Shengjian, or pan-fried pork bun, is a popular street food from Shanghai. Cooked just like fried dumplings, shengjian are sizzled in oil on one side in a flat pan, until golden brown and perfectly crispy. The other side remains soft. But while fried dumplings are crescent-shaped, shengjian are round, stuffed with pork and encrusted in sesame seeds and scallions.
What do you need to know before ordering?
What makes shengjian so addictive and yet, so tricky to eat, is the scalding hot pork broth, which surrounds the juicy meat filling. Eating shengjian properly is an acquired art. If you bite off too much of a chunk on top, the juice will come squirting out (not to mention, burning your tongue). So the trick: bite a small hole and slurp out the juice.
Best place for shengjian…
No one does shengjian like Xiao Yang.
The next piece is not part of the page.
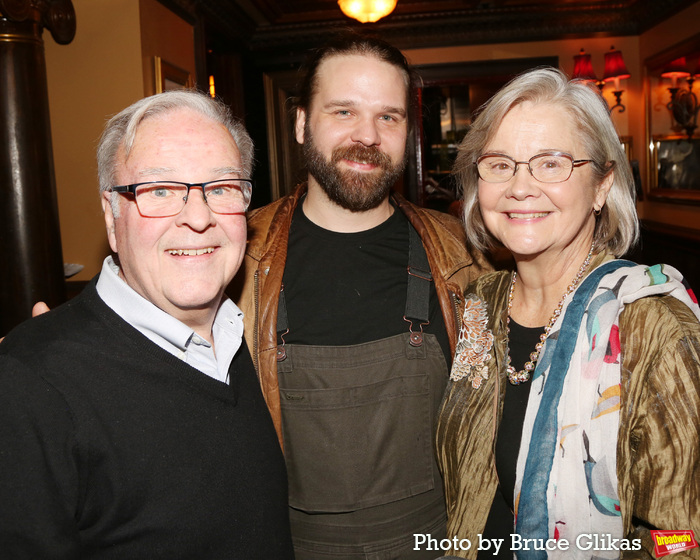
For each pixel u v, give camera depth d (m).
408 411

The restaurant is Shanghai’s most popular location for shengjian.
But don’t expect anything fancy: it serves your dumplings in badly chipped porcelain bowls, which you will take along to the main dining hall of battered communal tables and stools. There is also only one other food item on the menu apart from shengjian, a beef curry soup.
54 Wujiang Road, Shanghai. No telephone. It also does not accept credit cards, but you probably don’t need it – a plate of dumplings will set you back about 75 American cents.